In fact, companies did shift more compensation to options, and ensured that any grants not “in the money” could be treated as an expense for corporate tax purposes (thereby lowering taxes) but excluded for financial reporting purposes (thereby raising profits). Finally, after a great struggle, companies have now been required to report all options as expenses.
More recently the SEC has imposed new rules for far more detailed compensation disclosure. But this assumes that CEOs and compensation committees can be embarrassed, by having to disclose the full panoply of the CEOs' compensation arrangements, into acting more reasonably. This may be wishful thinking. In fact, more disclosure may have had the reverse effect.
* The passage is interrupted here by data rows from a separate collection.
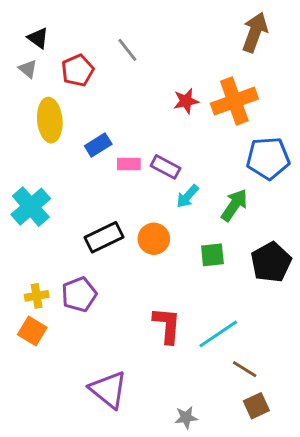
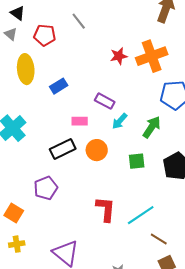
red pentagon: (78, 70) -> (45, 35), turned 30
pink rectangle: (129, 164) -> (80, 121), moved
yellow cross: (37, 296) -> (17, 244), moved

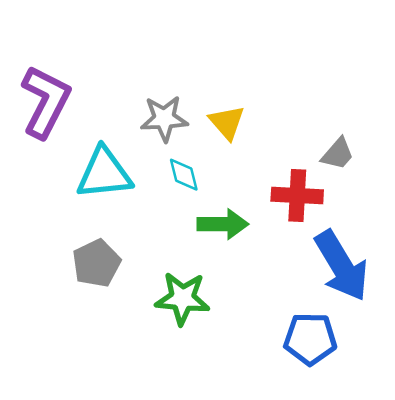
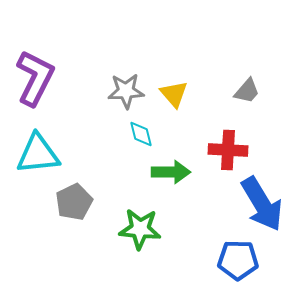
gray trapezoid: (338, 154) -> (247, 91), moved
cyan triangle: (104, 173) -> (38, 154), moved

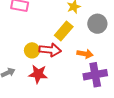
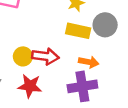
yellow rectangle: (64, 31) -> (78, 31), moved, turned 60
purple cross: (95, 75) -> (82, 86), moved

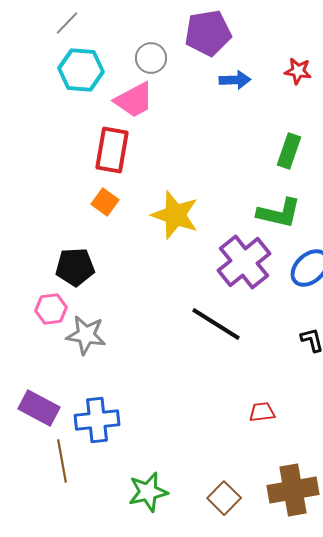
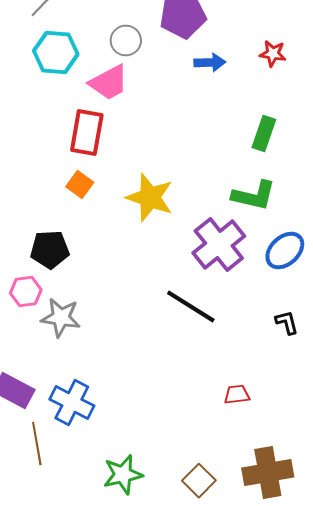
blue cross: (97, 420) -> (72, 402), turned 33

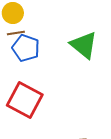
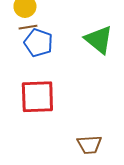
red square: (25, 100) -> (37, 97), turned -30

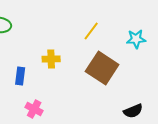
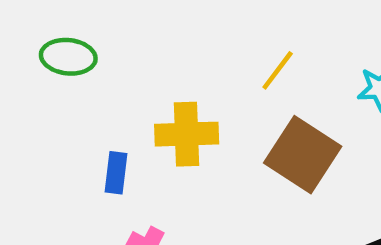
yellow cross: (51, 59) -> (187, 134), size x1.5

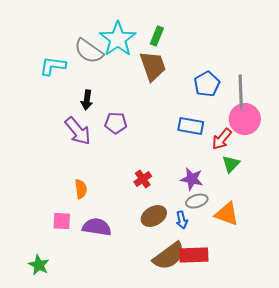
Highlighting the amounts paid to some executives (e.g., $230 million to Sandy Weill in 1997; $575 million to Michael Eisner in 1998) may have simply added fuel to the fire by stoking the competitive desires of other CEOs to keep up with the Weills and the Eisners.
The Underlying Causes for the Abuses
There are several possible explanations for exploding executive compensation besides "greed." As a WSJ editorial on October 12, 2006 gratuitously suggested, one causal agent could be the very efforts to rein in such practices. But other factors probably played a much stronger hand. One was the increasing utilization of executive compensation "consultants" such as Frederic W. Cook & Co. and others. In the guise of providing objective data and advice on appropriate compensation, such consultants effectively gave their clients what they wanted, i.e., "expertized" justification for significant raises. As Warren Buffett (who himself has railed unsuccessfully against compensation practices) has decried, such consultants should be labeled "Ratchet, Ratchet and Bingo."
Compensation committees were originally formed to independently review salaries. However, these committees more often have been populated with executives from other companies, who were themselves unlikely to adopt restraints that could be used as precedents against them in setting their own compensation.
Finally, while the courts have played a constructive role in protecting corporations from abusive takeover tactics, they have given extremely wide deference to board decisions concerning compensation, as reflected in the decisions in cases that challenged the windfalls paid to Eisner and then Ovitz.
Future Remedial Efforts
It is likely that the backdating scandal will trigger more disclosure and closer scrutiny of compensation. It remains to be seen whether this will reduce, or at least curb, the excessive practices. However, shareholders are not entirely powerless. For example, books and records proceedings can be used to examine the process by which packages were created.
Alternatively, a push could be made to enact legislation or regulatory changes (through the exchanges) that would require more independence of the Compensation Committees. This could be achieved by compelling the inclusion of a state pension fund member on such committees, or alternatively, a workers representative. The SEC could facilitate such reforms by empowering shareholders to have larger roles in the election of directors through the new "proxy access" rules that should be announced soon. A lot may depend on the upcoming elections. If the Democrats take the House, the new Finance Committee Chairman would be Barney Frank, who may be more supportive of activist proposals.